● The problem
Below are the records. Count the lines containing the string "personal", and reply with the number alone.
[Opening Information shown section]
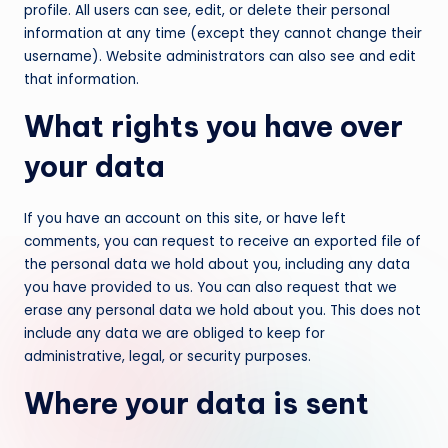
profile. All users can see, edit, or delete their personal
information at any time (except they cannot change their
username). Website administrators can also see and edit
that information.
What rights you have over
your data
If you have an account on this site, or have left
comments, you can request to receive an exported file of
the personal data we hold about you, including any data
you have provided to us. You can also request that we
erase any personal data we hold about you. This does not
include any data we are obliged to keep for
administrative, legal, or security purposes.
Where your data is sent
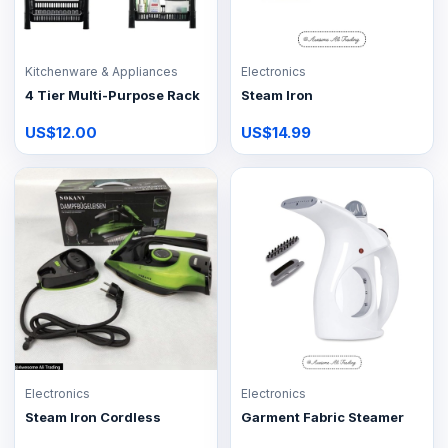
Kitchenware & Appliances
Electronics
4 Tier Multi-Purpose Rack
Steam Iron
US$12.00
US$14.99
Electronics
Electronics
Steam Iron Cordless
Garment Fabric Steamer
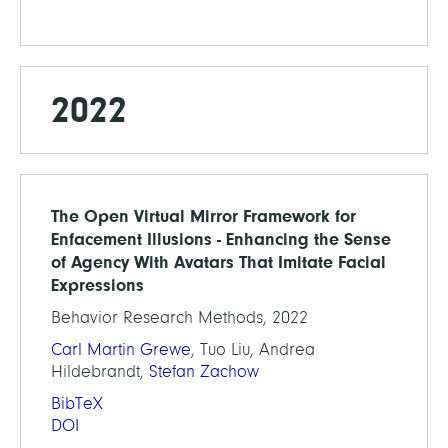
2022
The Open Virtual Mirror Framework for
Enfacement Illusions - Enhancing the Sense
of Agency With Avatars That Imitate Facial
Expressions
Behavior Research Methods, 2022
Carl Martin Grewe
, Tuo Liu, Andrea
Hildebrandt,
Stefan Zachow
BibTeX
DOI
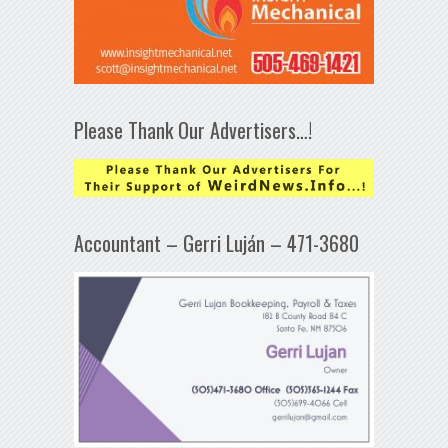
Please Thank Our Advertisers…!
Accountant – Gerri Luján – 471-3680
[Closing Information shown section]
[Opening Information shown section]
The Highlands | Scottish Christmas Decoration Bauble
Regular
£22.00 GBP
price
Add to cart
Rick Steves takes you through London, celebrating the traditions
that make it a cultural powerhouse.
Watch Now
[Closing Information shown section]
[Opening Information shown section]
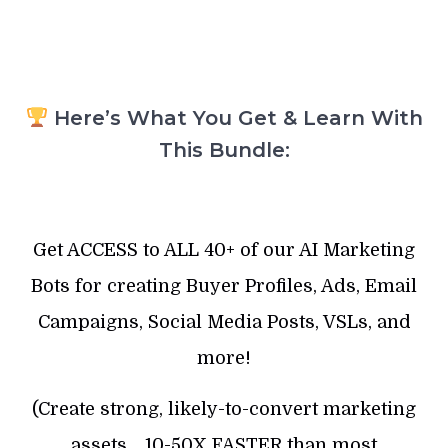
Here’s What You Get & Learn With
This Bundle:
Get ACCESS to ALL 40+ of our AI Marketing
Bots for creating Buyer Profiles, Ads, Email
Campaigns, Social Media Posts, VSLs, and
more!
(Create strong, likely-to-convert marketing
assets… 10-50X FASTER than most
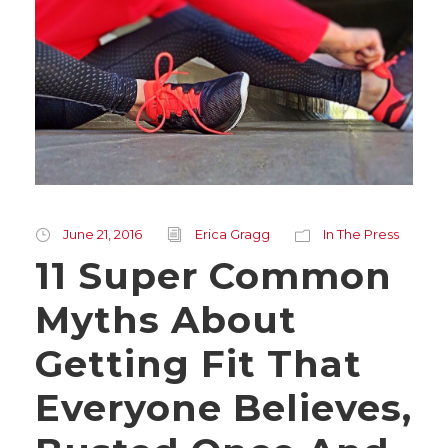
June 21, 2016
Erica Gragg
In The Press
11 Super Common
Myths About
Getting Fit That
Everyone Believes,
[Closing Information shown section]
● Solution to this problem
3